Source data
═══
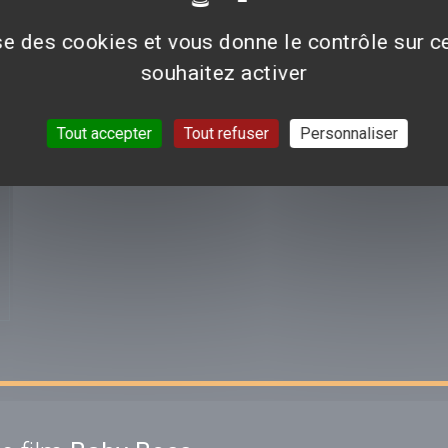
Aucun avis n'est pour le moment disponible.
ise des cookies et vous donne le contrôle sur 
souhaitez activer
VOIR TOUTES LES CRI
Tout accepter
Tout refuser
Personnaliser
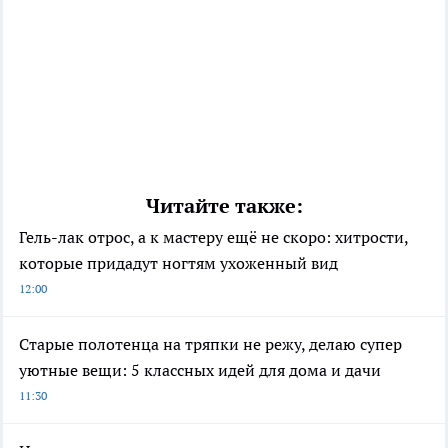
Читайте также:
Гель-лак отрос, а к мастеру ещё не скоро: хитрости,
которые придадут ногтям ухоженный вид
12:00
Старые полотенца на тряпки не режу, делаю супер
уютные вещи: 5 классных идей для дома и дачи
11:30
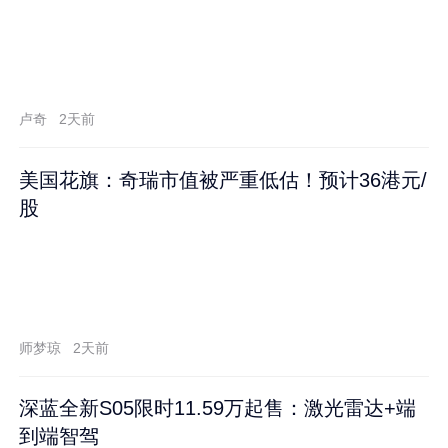
卢奇
2天前
美国花旗：奇瑞市值被严重低估！预计36港元/
股
师梦琼
2天前
深蓝全新S05限时11.59万起售：激光雷达+端
到端智驾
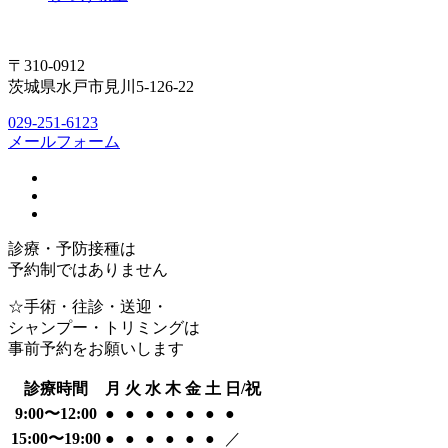
〒310-0912
茨城県水戸市見川5-126-22
029-251-6123
メールフォーム
診療・予防接種は
予約制ではありません
☆手術・往診・送迎・
シャンプー・トリミングは
事前予約をお願いします
診療時間
月
火
水
木
金
土
日/祝
9:00〜12:00
●
●
●
●
●
●
●
15:00〜19:00
●
●
●
●
●
●
／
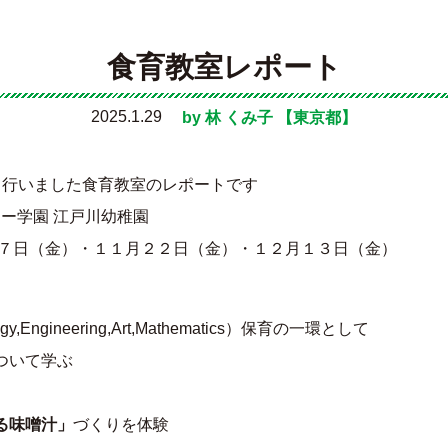
食育教室レポート
2025.1.29
by
林 くみ子
【東京都】
て行いました食育教室のレポートです
リー学園 江戸川幼稚園
月７日（金）・１１月２２日（金）・１２月１３日（金）
ogy,Engineering,Art,Mathematics）保育の一環として
ついて学ぶ
る味噌汁」
づくりを体験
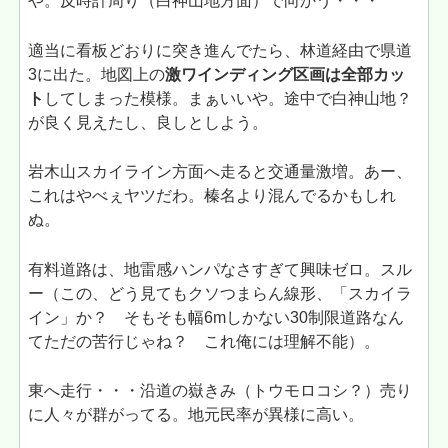
や。反時計周り（白神山地方面）で向かう・・・
適当に看板どおりに突き進んでたら、林道経由で県道
3に出た。地図上の
激ワインディング区画は全部カッ
ト
してしまった模様。まぁいいや。途中で白神山地？
が良く見えたし、良しとしよう。
岩木山スカイライン方面へ走ると交通量激増。あー、
これはやべぇヤツだわ。榛名より混んでるかもしれ
ぬ。
有料道路は、地雷感ハンパなさすぎて興味ゼロ。スル
ー（この、どう見てもクソつまらん線形、「スカイラ
イン」か？ そもそも幅6mしかない30制限道路なん
てただの苦行じゃね？ これ俺には理解不能）。
東へ走行・・・沿道の嶽きみ（トウモロコシ？）売り
に人々が群がってる。地元民率が異様に高い。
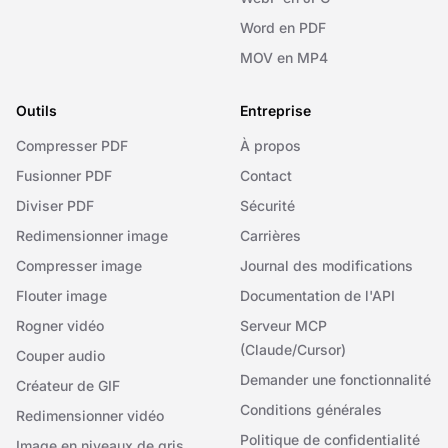
Word en PDF
MOV en MP4
Outils
Entreprise
Compresser PDF
À propos
Fusionner PDF
Contact
Diviser PDF
Sécurité
Redimensionner image
Carrières
Compresser image
Journal des modifications
Flouter image
Documentation de l'API
Rogner vidéo
Serveur MCP
(Claude/Cursor)
Couper audio
Demander une fonctionnalité
Créateur de GIF
Conditions générales
Redimensionner vidéo
Politique de confidentialité
Image en niveaux de gris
═══
§ **What this task involves**
Each line in the records above that contains the word "vidéo" must be copied.

§ **Expected output**
Rogner vidéo
Redimensionner vidéo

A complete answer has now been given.